Старообрядцы сохраняют традиции знаменного пения, которое в их среде существует в двух редакциях: наоннойи и наречной. «На онъ» поют староверы-беспоповцы; это певческая редакция, которая характерна тем, что, в соответствии с древнейшей традицией специфического книжного (т. е. богослужебного) произношения слоги текста образуются не только гласными, но и полугласными «еръ» (ъ) и «ерь» (ь). Последние в обычной речи не произносятся, но в пении звучат как «о» и «е», а образованные ими слоги носят название «огласовок»: например, «СогрешихомЪ и беззаконновахомЪ» пропевается «СогрешихомО и беззаконновахомО».

Наречное пение господствует в общинах старообрядцев поповских согласий (помимо белокриницких старообрядцев, это также общины новозыбковцев и часовенных). До революции 1917 г. оно преобладало и у единоверцев. На основании рукописных источников можно заключить, что эта редакция сложилась лишь в нач. 18 в., однако идейные предпосылки пения «наречь» прослеживаются с сер. 17 в.

Современные единоверческие(старообрядные) приходы употребляют как наречное, так и наонное пение. Так, например, в Михайловской слободе близ Москвы поют «наречь», а в образованном 10 лет назад приходе храма Покрова в Рубцове (г. Москва) придерживаются наонной традиции. Это непосредственно связано с тем, какие выходцы из каких старообрядческих согласий присутствуют в числе прихожан и какую из старообрядческих традиций избрал в качестве ориентира духовный руководитель общины. В первом случае это Рогожская слобода , центр старообрядцев-поповцев, во втором – беспоповские Рижская Гребенщиковская и Московская Преображенская общины.

Наш корреспондент К. Б. Ермишина беседовала с исследователями древнерусского пения Д. А. и В. Ю. Григорьевыми о том, чем традиционное древнерусское пение отличается от партесного, принятого церковью повсеместно с 18 в., о понятиях традиции, о разнообразии церковного опыта, обрядов и организации молитвы, которые существуют в мире, о характере русского народа и перспективах древнерусской традиции в современном мире.

Певчие приходского хора храма Покрова в Рубцове (Москва)

1 Рогожская слобода (г. Москва) является центром старообрядчества Белокриницкого согласия.

2 В древнерусской традиции действует «правило открытого слога»: например, поют не «помилуЙнаС», а «помилуИнасО». Слог огласовывается таким образом, что создается единое пространство певческоготекста, мелодически связное, без разрывов на отдельные слоги. Как специальный певческий прием огласовка согласных встречается и в оперном исполнении, и в народной песне, хотя там она проявляется от случая к случаю, а в наонном пении это правило.

3 Попевки – устойчивые мелодические обороты, из которых строится напев.
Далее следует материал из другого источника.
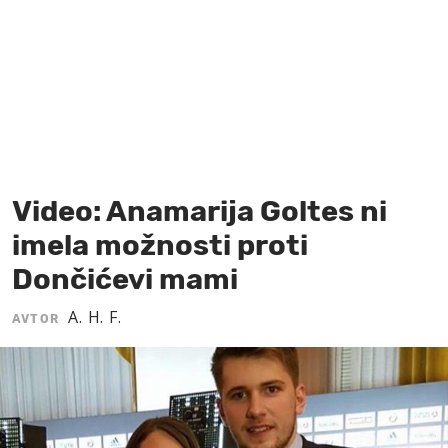
MOJ SANJ
Video: Anamarija Goltes ni
imela možnosti proti
Dončićevi mami
A. H. F.
AVTOR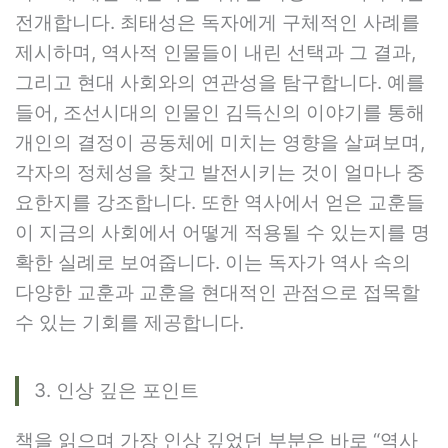
전개합니다. 최태성은 독자에게 구체적인 사례를
제시하며, 역사적 인물들이 내린 선택과 그 결과,
그리고 현대 사회와의 연관성을 탐구합니다. 예를
들어, 조선시대의 인물인 김득신의 이야기를 통해
개인의 결정이 공동체에 미치는 영향을 살펴보며,
각자의 정체성을 찾고 발전시키는 것이 얼마나 중
요한지를 강조합니다. 또한 역사에서 얻은 교훈들
이 지금의 사회에서 어떻게 적용될 수 있는지를 명
확한 실례로 보여줍니다. 이는 독자가 역사 속의
다양한 교훈과 교훈을 현대적인 관점으로 접목할
수 있는 기회를 제공합니다.
3. 인상 깊은 포인트
책을 읽으며 가장 인상 깊었던 부분은 바로 “역사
4 Впервые наонные рукописи стали переводить «на речь», убирая огласовки согласных, чтобы текст выглядел более «современно» и «понятно», еще в 17 веке. Но это были отдельные попытки, которые предпринимались модернистски настроенными личностями. В частности, такие люди входили в «кружок ревнителей благочестия», в котором вопрос о переводе пения «наречь» обсуждался весьма активно: это и архимандрит Никон (будущий Патриарх), и протопоп Аввакум (Петров), позже возглавивший старообрядческую оппозицию. После раскола 1666 г. часть старообрядцев приняла идею перевода пения «наречь», причем в 18 в. для этого использовались и новые «никоновские» переводы, а другая часть – осталась при древнем наонном пении. В кон. 19–нач. 20 в. наречная редакция была зафиксирована в печатных книгах, изданных вначале на средства А. И. Морозова, а затем – Л. Ф. Калашниковым (книгоиздатель из среды старообрядцев-поповцев, большой знаток наречного пения). Так называемые «калашниковские» певческие книги, в том числе, певческие азбуки, получили среди старообрядцев-поповцев наибольшее распространение, по ним учились многие поколения церковных певцов.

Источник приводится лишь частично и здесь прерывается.